The high cost of energy has pushed Mr Peter Mugo to come up with a way to help consumers spend less on cooking fuel.
And after years of research on an energy-efficient cooker, early this year Mr Mugo developed PaRaMeko — a kerosene pressure cooker.
The invention, claims the former Kabete Institute-trained mechanical engineer, is self pressurised and the flames it generates have negligible amounts of carbon dioxide content.
He says that the environmentally-friendly cooker is designed from locally available materials and in such a way that it consumes minimal amounts of paraffin.
For instance, with two litres of paraffin, one can cook food for five to six hours, he says.
In Mr Mugo’s estimation, it is only a matter of time before many Kenyans turn to the cooker instead of other sources of fuel, say, charcoal, gas, or paraffin stoves.
However, unlike the conventional cooking gas cylinders where consumers exchange at a fee from dealers, pressure can be added to a PaRaMeko cooker for free at a petrol station (just like a car tyre) or using a foot pump — which is provided at the point of purchase. The cooker needs pressure refilling twice a month, he says.
Mr Mugo says that according to his research, the intensity of the heat generated by his cooker is more compared to that of conventional gas cookers.
“I don’t believe in importing gas any more. The cooker’s fire is more intense than the fire produced from gas. Since Kenya discovered oil in Turkana, it will be unwise to continue importing gas for domestic use. The money can be used for other development purposes. The new cooker will remain unmatched because of its efficiency”, he told Money.

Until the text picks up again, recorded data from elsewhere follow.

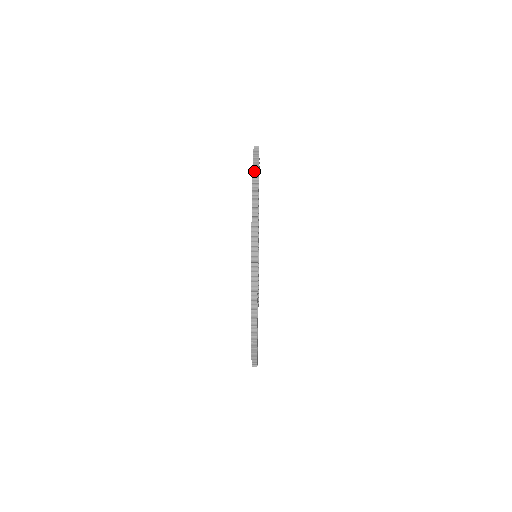
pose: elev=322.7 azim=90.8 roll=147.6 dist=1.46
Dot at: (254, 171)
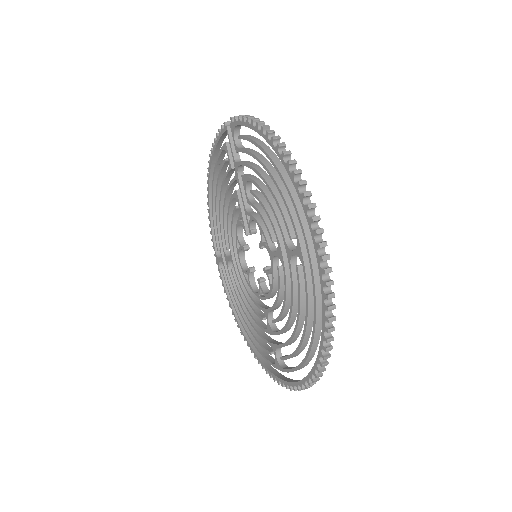
Dot at: (269, 135)
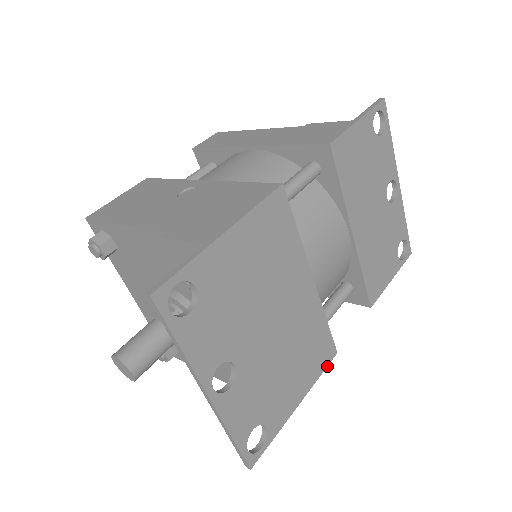
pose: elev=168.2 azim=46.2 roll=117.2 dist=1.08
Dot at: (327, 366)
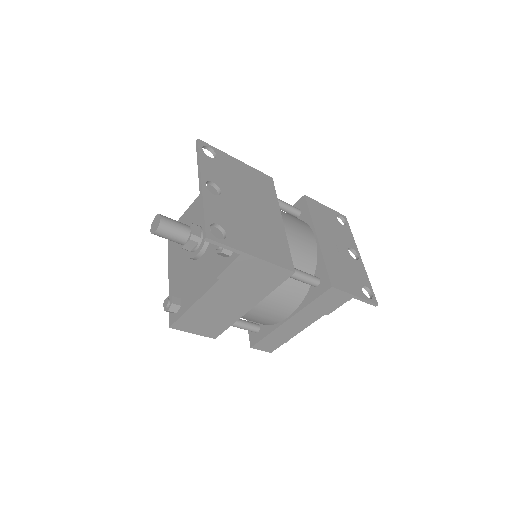
Dot at: (284, 268)
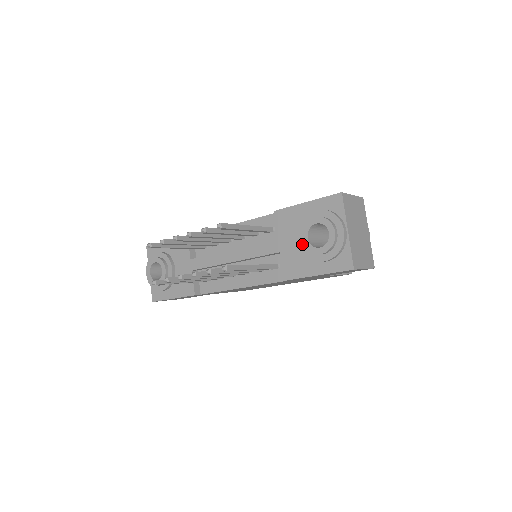
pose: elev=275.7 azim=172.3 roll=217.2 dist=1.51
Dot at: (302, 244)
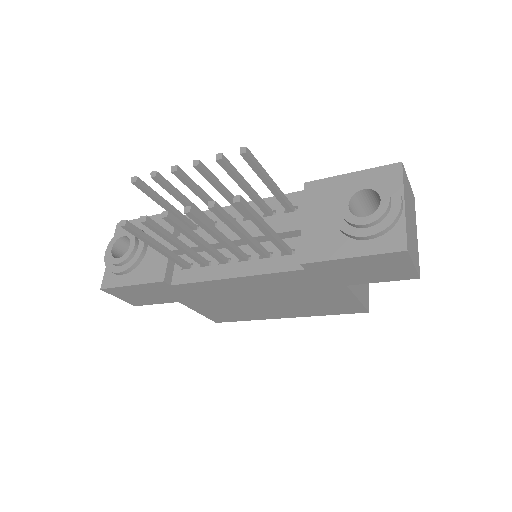
Dot at: (337, 216)
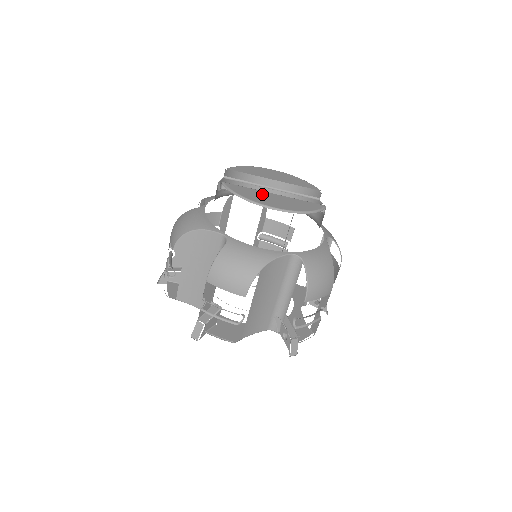
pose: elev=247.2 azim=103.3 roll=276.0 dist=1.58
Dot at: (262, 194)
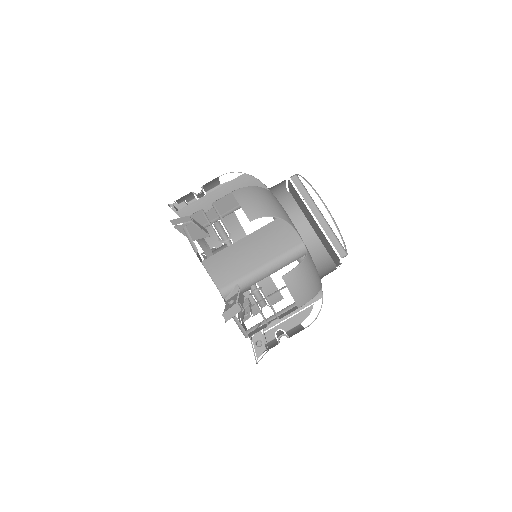
Dot at: occluded
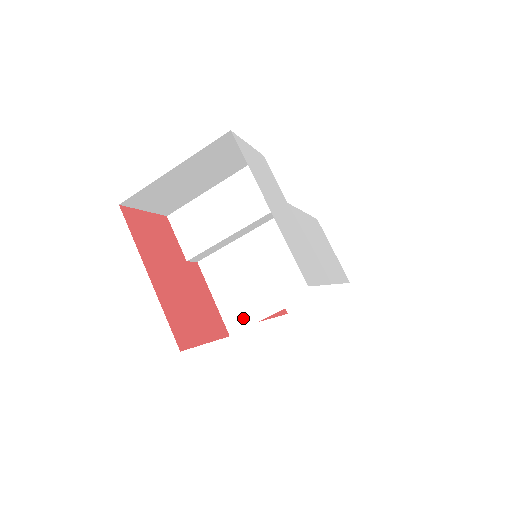
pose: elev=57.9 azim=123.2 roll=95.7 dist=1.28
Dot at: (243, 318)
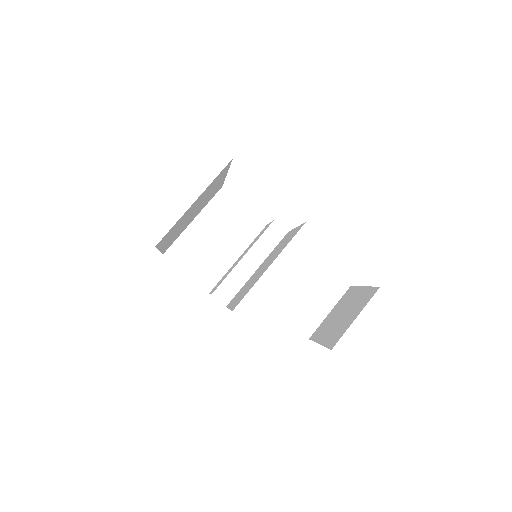
Dot at: (245, 294)
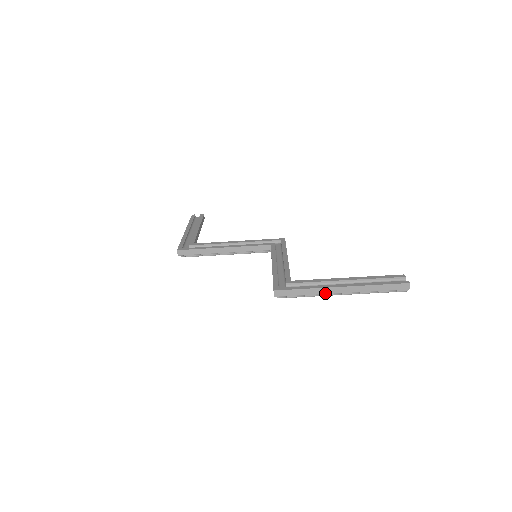
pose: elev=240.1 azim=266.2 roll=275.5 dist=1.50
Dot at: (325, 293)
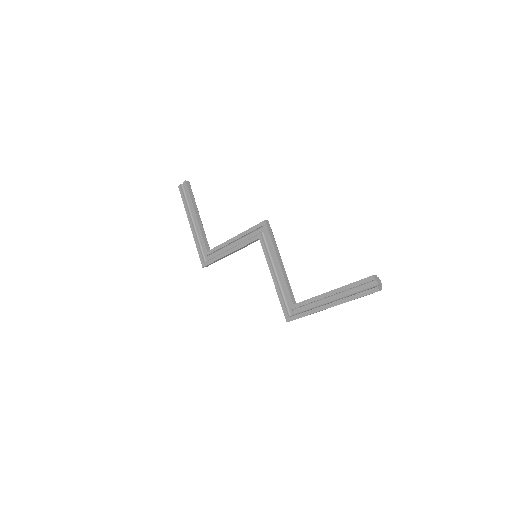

“I wanted to make a modern cooker with capacity to hold bigger volume of kerosene and air or pressure for long periods. I can say without fear of contradiction that I am proud of this successful idea”, adds the 55-year-old businessman.
He has developed three types of the kerosene pressure cooker — a 3.5-litre single burner kerosene cylinder retailing at between Sh3,000 and Sh3,500, a 10-litre single and twin burner cylinder fetching between Sh4,000 and Sh5,000.
However, Mr Mugo expects that the prices will go down by almost half once he opens his manufacturing plant.
“Our customers are mostly individuals both from urban and rural areas but our target is to reach out to both the poor and middle class. We anticipate that schools, institutions, hotels, and restaurants will be our next market. After getting our certification from the Kenya Bureau of Standards in less than two months from now, I expect to roll out our ambitious plan of marketing the product in Kenya and other East African countries before going continental,” says Mr Mugo.
“To popularise the product, I think I will need to employ many marketers both directly and indirectly. There will also be the need to have agents. So, I think the business will employ thousands of people indirectly,” he says.